--- START Excerpt to read ---

What are the Northern Lights? What causes the shapes to pulsate and change color / appearance? Are there Southern Lights?
High energy particles from the sun funneled down into the atmosphere due to Earth’s magnetic field. The energetic collision of these particles with the atoms of Earth’s atmosphere emits visible light. I’m sure someone else here could explain this in more detail. Yes, I think there are Southern Lights too.
Welcome, Bocephus! Good to have you with us here on the Straight Dope Message Board.
As Phobos stated, the Northern Lights, or aurora borealis, is merely solar radiation striking the Earth’s atmosphere as it passes by. Given the strength of the magnetic field in the polar regions and the energy of the solar radiation as it hits the atmosphere, you get the atoms of atmospheric gases into a very excited state where they give off energy and bounce around.
This page seems to be a good source of information on the Northern Lights.
Of course the same thing applies to aurora australis, also known as the Southern Lights.

--- END Excerpt to read ---
--- START Provided material ---

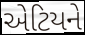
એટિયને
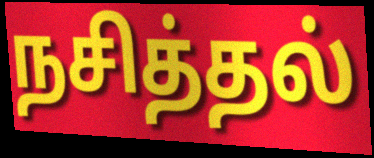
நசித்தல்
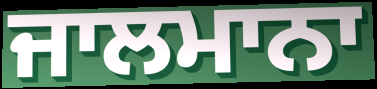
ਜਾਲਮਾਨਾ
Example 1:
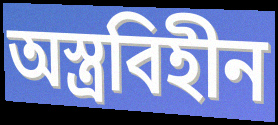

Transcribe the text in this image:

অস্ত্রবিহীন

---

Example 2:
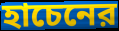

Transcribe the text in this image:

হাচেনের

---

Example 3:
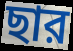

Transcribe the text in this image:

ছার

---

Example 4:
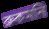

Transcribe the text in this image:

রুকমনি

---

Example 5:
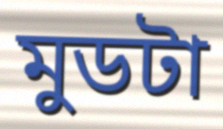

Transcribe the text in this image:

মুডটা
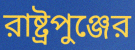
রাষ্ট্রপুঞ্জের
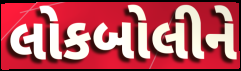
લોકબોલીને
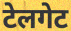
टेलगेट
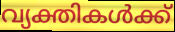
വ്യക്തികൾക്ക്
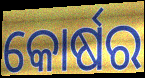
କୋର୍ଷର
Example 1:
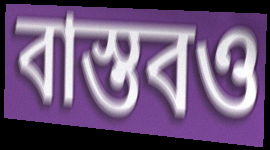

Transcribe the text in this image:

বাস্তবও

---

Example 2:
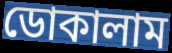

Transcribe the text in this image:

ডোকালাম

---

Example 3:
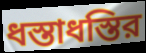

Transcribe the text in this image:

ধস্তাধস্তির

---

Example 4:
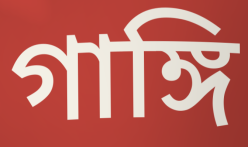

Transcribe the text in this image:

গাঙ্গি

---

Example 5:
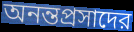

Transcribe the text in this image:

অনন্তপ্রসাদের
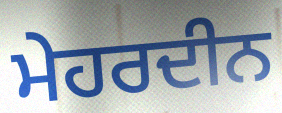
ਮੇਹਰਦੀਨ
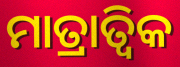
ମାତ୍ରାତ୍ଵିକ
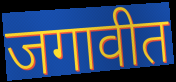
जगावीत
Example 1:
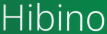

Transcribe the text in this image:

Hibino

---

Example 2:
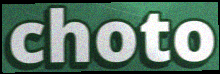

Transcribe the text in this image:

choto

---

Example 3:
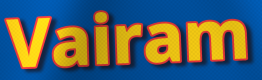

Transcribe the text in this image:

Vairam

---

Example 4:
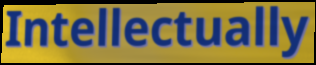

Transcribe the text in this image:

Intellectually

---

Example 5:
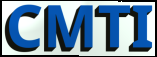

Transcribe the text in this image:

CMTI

--- END Provided material ---

> [Requirements]:
• a. Return the part of the Northern Lights discussion between "Welcome, Bocephus! Good" and "and bounce around.", inclusive.
• b. In the Northern Lights discussion, what other name is given for the Southern Lights?
• c. For each statement, say whether it agrees with the Northern Lights discussion, answering yes or no and quoting the words that decide it: (i) Aurora borealis is another name for the Northern Lights. (ii) Visible light is given off when energetic particles collide with atoms of Earth's atmosphere. (iii) The high energy particles come from the moon.

> [Responses in order]:
• a.
Welcome, Bocephus! Good to have you with us here on the Straight Dope Message Board.
As Phobos stated, the Northern Lights, or aurora borealis, is merely solar radiation striking the Earth’s atmosphere as it passes by. Given the strength of the magnetic field in the polar regions and the energy of the solar radiation as it hits the atmosphere, you get the atoms of atmospheric gases into a very excited state where they give off energy and bounce around.

• b. Aurora australis.

• c.
(i) Yes: "the Northern Lights, or aurora borealis"
(ii) Yes: "The energetic collision of these particles with the atoms of Earth’s atmosphere emits visible light."
(iii) No: "High energy particles from the sun"